* **What needs to be done**
Copy out each line of the data below in which "text" appears.

* **Collected data entries**
----------------------------------------

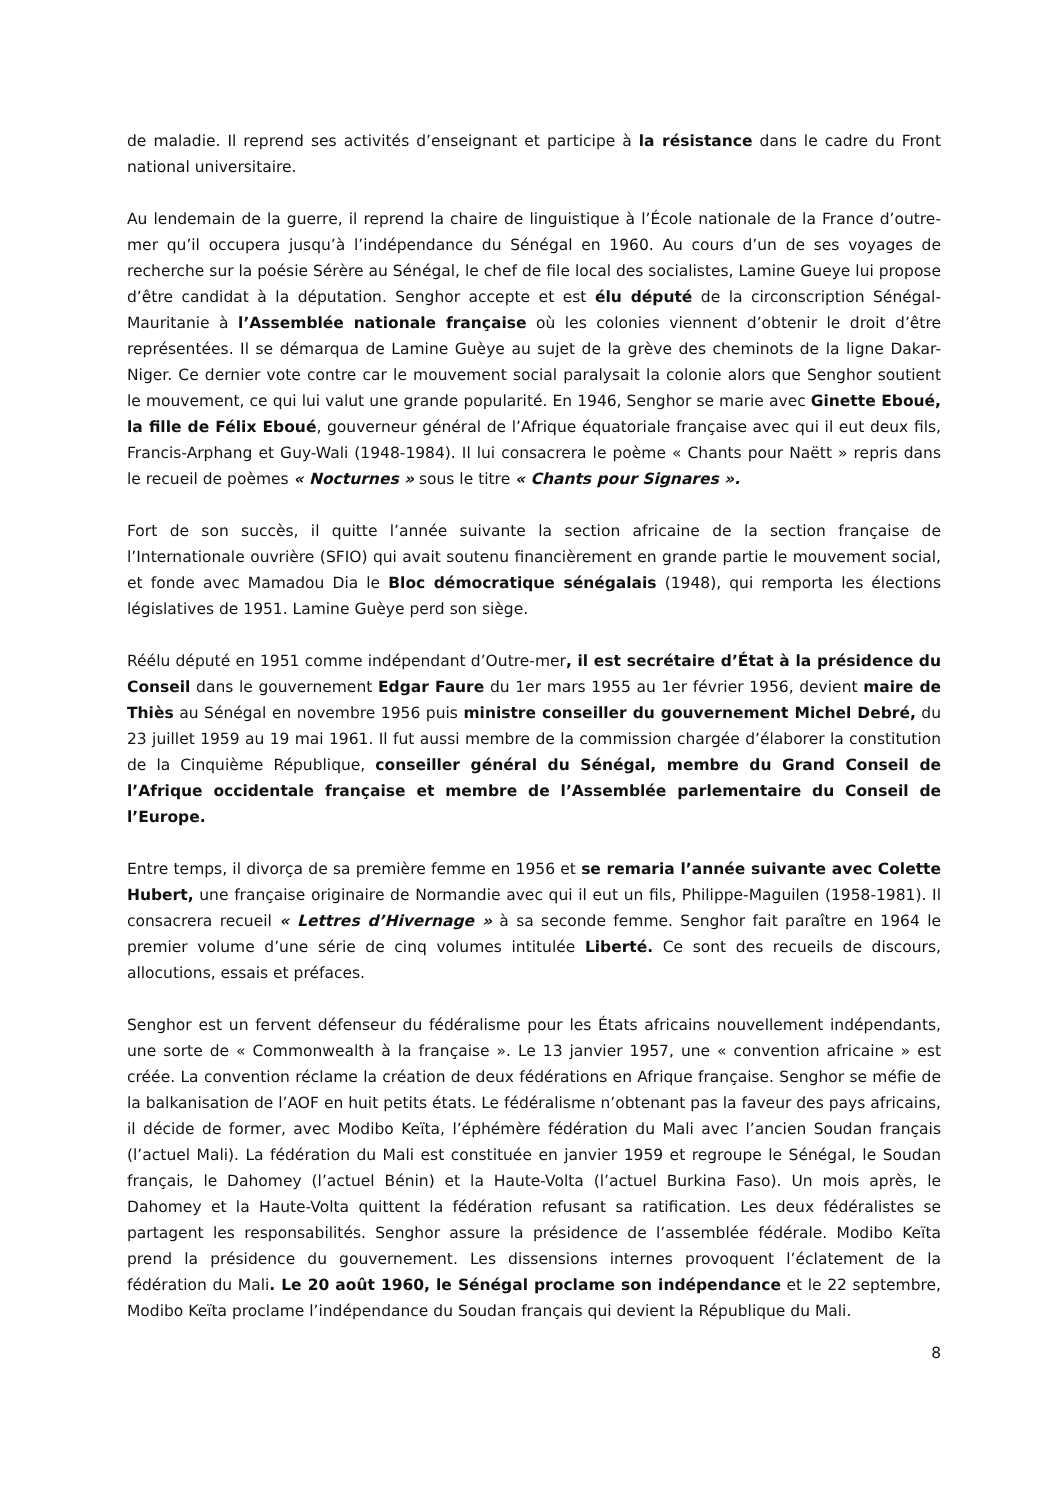de maladie. Il reprend ses activités d’enseignant et participe à la résistance dans le cadre du Front national universitaire.
Au lendemain de la guerre, il reprend la chaire de linguistique à l’École nationale de la France d’outre-mer qu’il occupera jusqu’à l’indépendance du Sénégal en 1960. Au cours d’un de ses voyages de recherche sur la poésie Sérère au Sénégal, le chef de file local des socialistes, Lamine Gueye lui propose d’être candidat à la députation. Senghor accepte et est élu député de la circonscription Sénégal-Mauritanie à l’Assemblée nationale française où les colonies viennent d’obtenir le droit d’être représentées. Il se démarqua de Lamine Guèye au sujet de la grève des cheminots de la ligne Dakar-Niger. Ce dernier vote contre car le mouvement social paralysait la colonie alors que Senghor soutient le mouvement, ce qui lui valut une grande popularité. En 1946, Senghor se marie avec Ginette Eboué, la fille de Félix Eboué, gouverneur général de l’Afrique équatoriale française avec qui il eut deux fils, Francis-Arphang et Guy-Wali (1948-1984). Il lui consacrera le poème « Chants pour Naëtt » repris dans le recueil de poèmes « Nocturnes » sous le titre « Chants pour Signares ».
Fort de son succès, il quitte l’année suivante la section africaine de la section française de l’Internationale ouvrière (SFIO) qui avait soutenu financièrement en grande partie le mouvement social, et fonde avec Mamadou Dia le Bloc démocratique sénégalais (1948), qui remporta les élections législatives de 1951. Lamine Guèye perd son siège.
Réélu député en 1951 comme indépendant d’Outre-mer, il est secrétaire d’État à la présidence du Conseil dans le gouvernement Edgar Faure du 1er mars 1955 au 1er février 1956, devient maire de Thiès au Sénégal en novembre 1956 puis ministre conseiller du gouvernement Michel Debré, du 23 juillet 1959 au 19 mai 1961. Il fut aussi membre de la commission chargée d’élaborer la constitution de la Cinquième République, conseiller général du Sénégal, membre du Grand Conseil de l’Afrique occidentale française et membre de l’Assemblée parlementaire du Conseil de l’Europe.
Entre temps, il divorça de sa première femme en 1956 et se remaria l’année suivante avec Colette Hubert, une française originaire de Normandie avec qui il eut un fils, Philippe-Maguilen (1958-1981). Il consacrera recueil « Lettres d’Hivernage » à sa seconde femme. Senghor fait paraître en 1964 le premier volume d’une série de cinq volumes intitulée Liberté. Ce sont des recueils de discours, allocutions, essais et préfaces.
Senghor est un fervent défenseur du fédéralisme pour les États africains nouvellement indépendants, une sorte de « Commonwealth à la française ». Le 13 janvier 1957, une « convention africaine » est créée. La convention réclame la création de deux fédérations en Afrique française. Senghor se méfie de la balkanisation de l’AOF en huit petits états. Le fédéralisme n’obtenant pas la faveur des pays africains, il décide de former, avec Modibo Keïta, l’éphémère fédération du Mali avec l’ancien Soudan français (l’actuel Mali). La fédération du Mali est constituée en janvier 1959 et regroupe le Sénégal, le Soudan français, le Dahomey (l’actuel Bénin) et la Haute-Volta (l’actuel Burkina Faso). Un mois après, le Dahomey et la Haute-Volta quittent la fédération refusant sa ratification. Les deux fédéralistes se partagent les responsabilités. Senghor assure la présidence de l’assemblée fédérale. Modibo Keïta prend la présidence du gouvernement. Les dissensions internes provoquent l’éclatement de la fédération du Mali. Le 20 août 1960, le Sénégal proclame son indépendance et le 22 septembre, Modibo Keïta proclame l’indépendance du Soudan français qui devient la République du Mali.
8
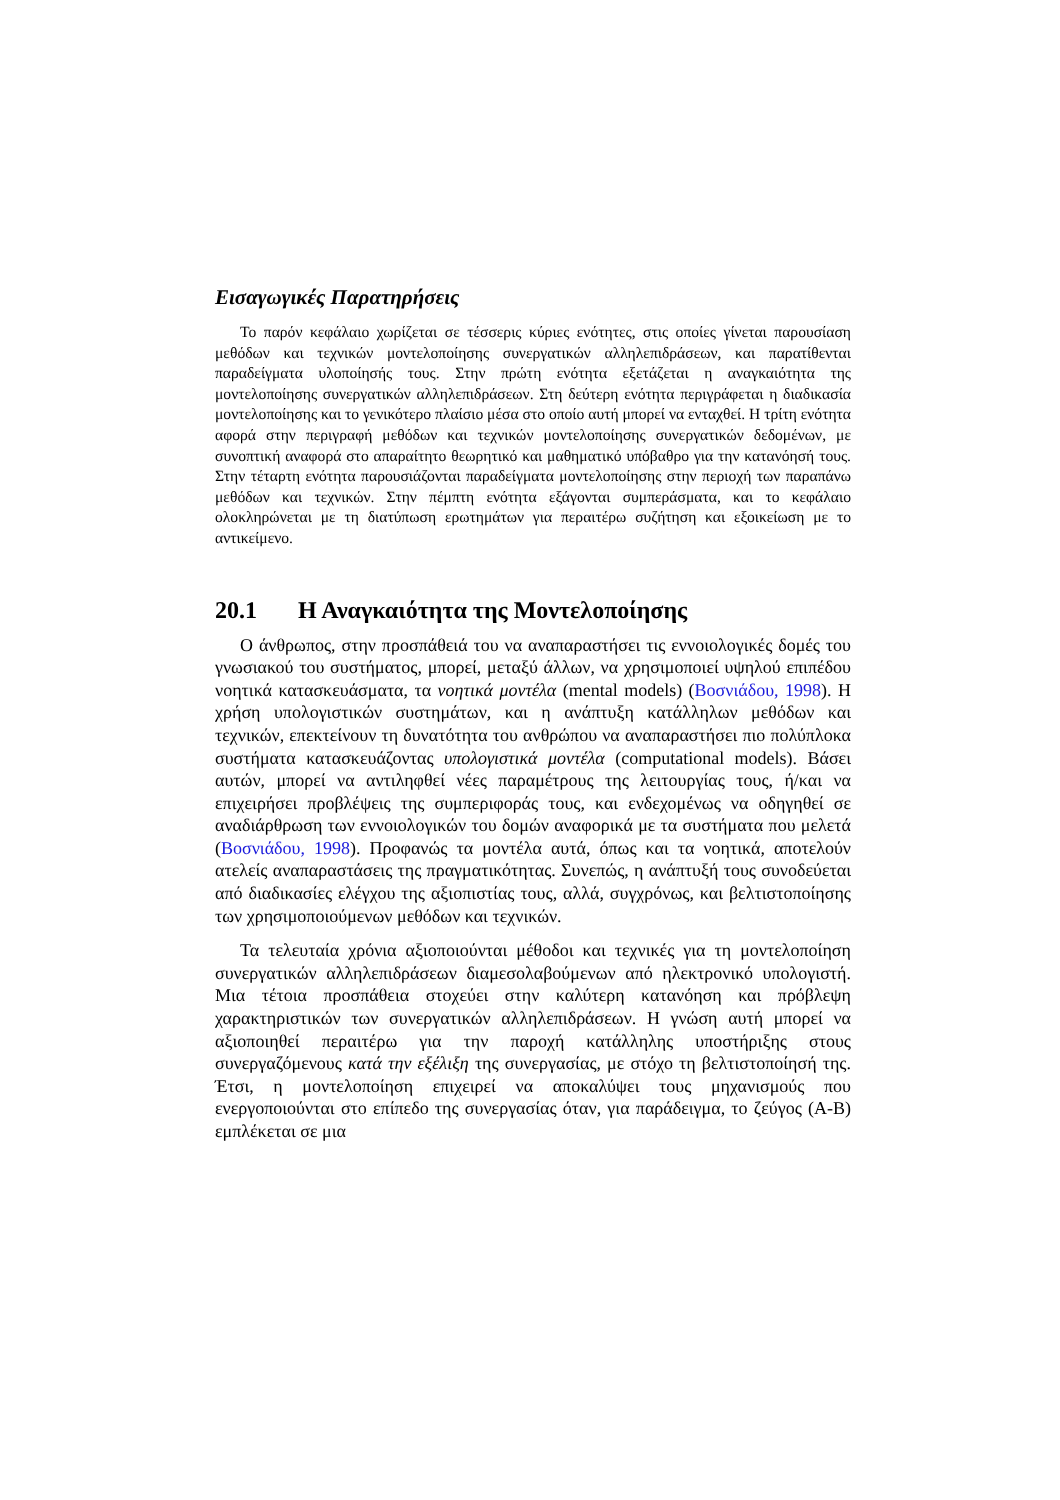Εισαγωγικές Παρατηρήσεις
Το παρόν κεφάλαιο χωρίζεται σε τέσσερις κύριες ενότητες, στις οποίες γίνεται παρουσίαση μεθόδων και τεχνικών μοντελοποίησης συνεργατικών αλληλεπιδράσεων, και παρατίθενται παραδείγματα υλοποίησής τους. Στην πρώτη ενότητα εξετάζεται η αναγκαιότητα της μοντελοποίησης συνεργατικών αλληλεπιδράσεων. Στη δεύτερη ενότητα περιγράφεται η διαδικασία μοντελοποίησης και το γενικότερο πλαίσιο μέσα στο οποίο αυτή μπορεί να ενταχθεί. Η τρίτη ενότητα αφορά στην περιγραφή μεθόδων και τεχνικών μοντελοποίησης συνεργατικών δεδομένων, με συνοπτική αναφορά στο απαραίτητο θεωρητικό και μαθηματικό υπόβαθρο για την κατανόησή τους. Στην τέταρτη ενότητα παρουσιάζονται παραδείγματα μοντελοποίησης στην περιοχή των παραπάνω μεθόδων και τεχνικών. Στην πέμπτη ενότητα εξάγονται συμπεράσματα, και το κεφάλαιο ολοκληρώνεται με τη διατύπωση ερωτημάτων για περαιτέρω συζήτηση και εξοικείωση με το αντικείμενο.
20.1 Η Αναγκαιότητα της Μοντελοποίησης
Ο άνθρωπος, στην προσπάθειά του να αναπαραστήσει τις εννοιολογικές δομές του γνωσιακού του συστήματος, μπορεί, μεταξύ άλλων, να χρησιμοποιεί υψηλού επιπέδου νοητικά κατασκευάσματα, τα νοητικά μοντέλα (mental models) (Βοσνιάδου, 1998). Η χρήση υπολογιστικών συστημάτων, και η ανάπτυξη κατάλληλων μεθόδων και τεχνικών, επεκτείνουν τη δυνατότητα του ανθρώπου να αναπαραστήσει πιο πολύπλοκα συστήματα κατασκευάζοντας υπολογιστικά μοντέλα (computational models). Βάσει αυτών, μπορεί να αντιληφθεί νέες παραμέτρους της λειτουργίας τους, ή/και να επιχειρήσει προβλέψεις της συμπεριφοράς τους, και ενδεχομένως να οδηγηθεί σε αναδιάρθρωση των εννοιολογικών του δομών αναφορικά με τα συστήματα που μελετά (Βοσνιάδου, 1998). Προφανώς τα μοντέλα αυτά, όπως και τα νοητικά, αποτελούν ατελείς αναπαραστάσεις της πραγματικότητας. Συνεπώς, η ανάπτυξή τους συνοδεύεται από διαδικασίες ελέγχου της αξιοπιστίας τους, αλλά, συγχρόνως, και βελτιστοποίησης των χρησιμοποιούμενων μεθόδων και τεχνικών.
Τα τελευταία χρόνια αξιοποιούνται μέθοδοι και τεχνικές για τη μοντελοποίηση συνεργατικών αλληλεπιδράσεων διαμεσολαβούμενων από ηλεκτρονικό υπολογιστή. Μια τέτοια προσπάθεια στοχεύει στην καλύτερη κατανόηση και πρόβλεψη χαρακτηριστικών των συνεργατικών αλληλεπιδράσεων. Η γνώση αυτή μπορεί να αξιοποιηθεί περαιτέρω για την παροχή κατάλληλης υποστήριξης στους συνεργαζόμενους κατά την εξέλιξη της συνεργασίας, με στόχο τη βελτιστοποίησή της. Έτσι, η μοντελοποίηση επιχειρεί να αποκαλύψει τους μηχανισμούς που ενεργοποιούνται στο επίπεδο της συνεργασίας όταν, για παράδειγμα, το ζεύγος (Α-Β) εμπλέκεται σε μια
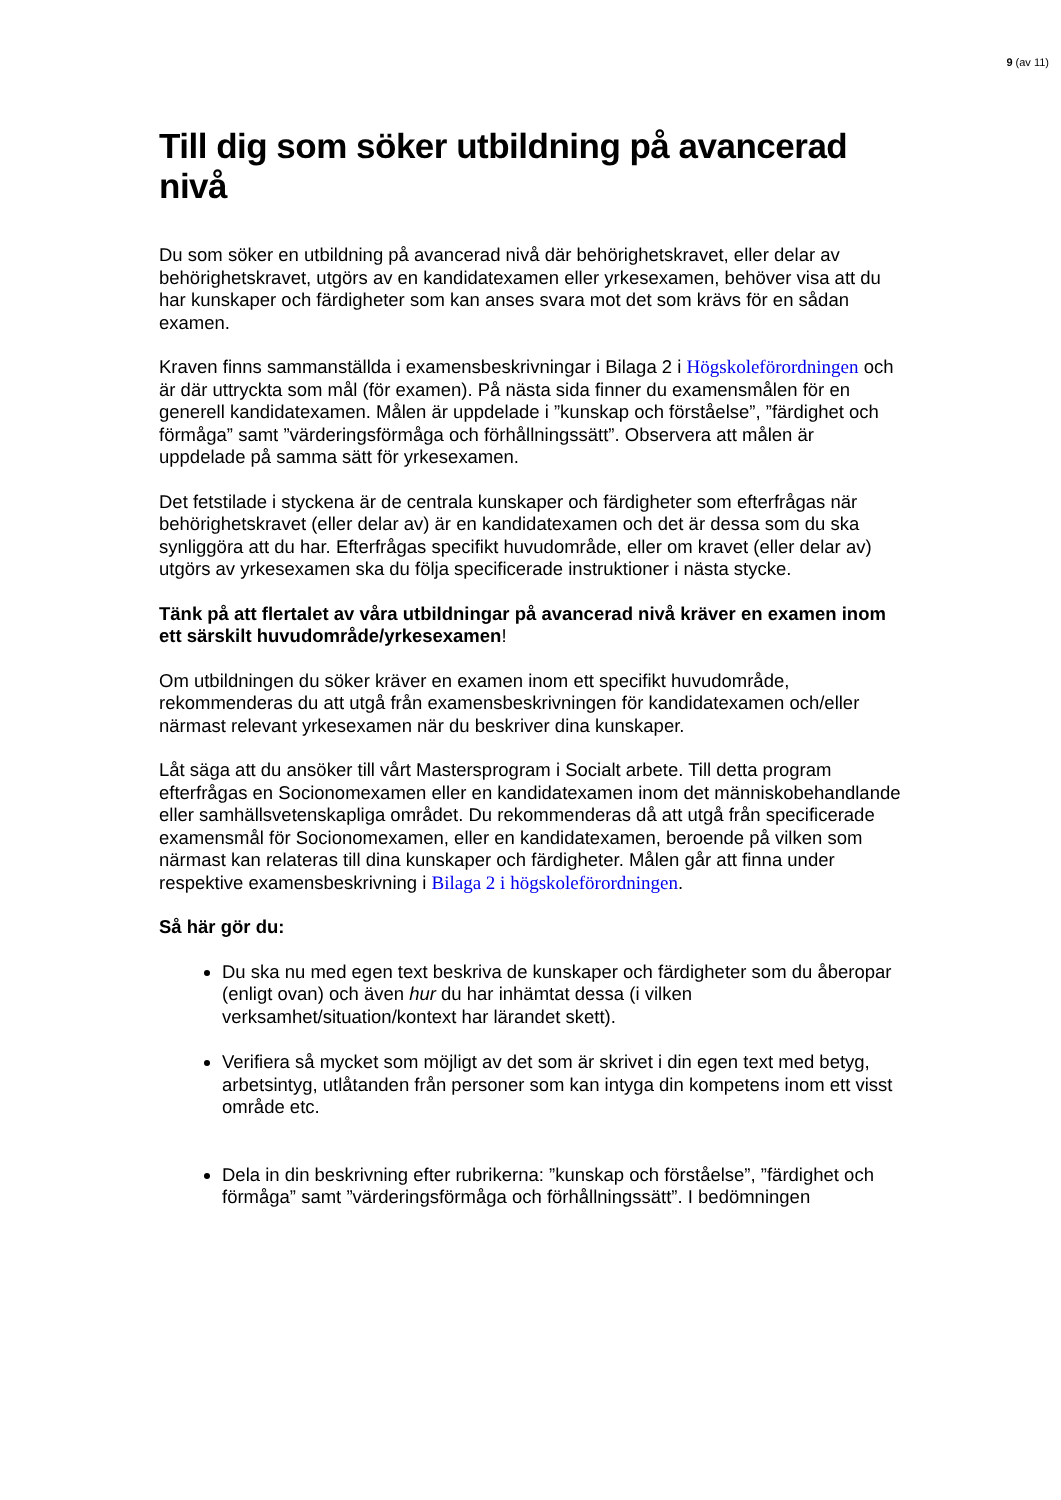9 (av 11)
Till dig som söker utbildning på avancerad nivå
Du som söker en utbildning på avancerad nivå där behörighetskravet, eller delar av behörighetskravet, utgörs av en kandidatexamen eller yrkesexamen, behöver visa att du har kunskaper och färdigheter som kan anses svara mot det som krävs för en sådan examen.
Kraven finns sammanställda i examensbeskrivningar i Bilaga 2 i Högskoleförordningen och är där uttryckta som mål (för examen). På nästa sida finner du examensmålen för en generell kandidatexamen. Målen är uppdelade i ”kunskap och förståelse”, ”färdighet och förmåga” samt ”värderingsförmåga och förhållningssätt”. Observera att målen är uppdelade på samma sätt för yrkesexamen.
Det fetstilade i styckena är de centrala kunskaper och färdigheter som efterfrågas när behörighetskravet (eller delar av) är en kandidatexamen och det är dessa som du ska synliggöra att du har. Efterfrågas specifikt huvudområde, eller om kravet (eller delar av) utgörs av yrkesexamen ska du följa specificerade instruktioner i nästa stycke.
Tänk på att flertalet av våra utbildningar på avancerad nivå kräver en examen inom ett särskilt huvudområde/yrkesexamen!
Om utbildningen du söker kräver en examen inom ett specifikt huvudområde, rekommenderas du att utgå från examensbeskrivningen för kandidatexamen och/eller närmast relevant yrkesexamen när du beskriver dina kunskaper.
Låt säga att du ansöker till vårt Mastersprogram i Socialt arbete. Till detta program efterfrågas en Socionomexamen eller en kandidatexamen inom det människobehandlande eller samhällsvetenskapliga området. Du rekommenderas då att utgå från specificerade examensmål för Socionomexamen, eller en kandidatexamen, beroende på vilken som närmast kan relateras till dina kunskaper och färdigheter. Målen går att finna under respektive examensbeskrivning i Bilaga 2 i högskoleförordningen.
Så här gör du:
Du ska nu med egen text beskriva de kunskaper och färdigheter som du åberopar (enligt ovan) och även hur du har inhämtat dessa (i vilken verksamhet/situation/kontext har lärandet skett).
Verifiera så mycket som möjligt av det som är skrivet i din egen text med betyg, arbetsintyg, utlåtanden från personer som kan intyga din kompetens inom ett visst område etc.
Dela in din beskrivning efter rubrikerna: ”kunskap och förståelse”, ”färdighet och förmåga” samt ”värderingsförmåga och förhållningssätt”. I bedömningen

----------------------------------------

* **Answer section**
Du ska nu med egen text beskriva de kunskaper och färdigheter som du åberopar (enligt ovan) och även hur du har inhämtat dessa (i vilken verksamhet/situation/kontext har lärandet skett).
Verifiera så mycket som möjligt av det som är skrivet i din egen text med betyg, arbetsintyg, utlåtanden från personer som kan intyga din kompetens inom ett visst område etc.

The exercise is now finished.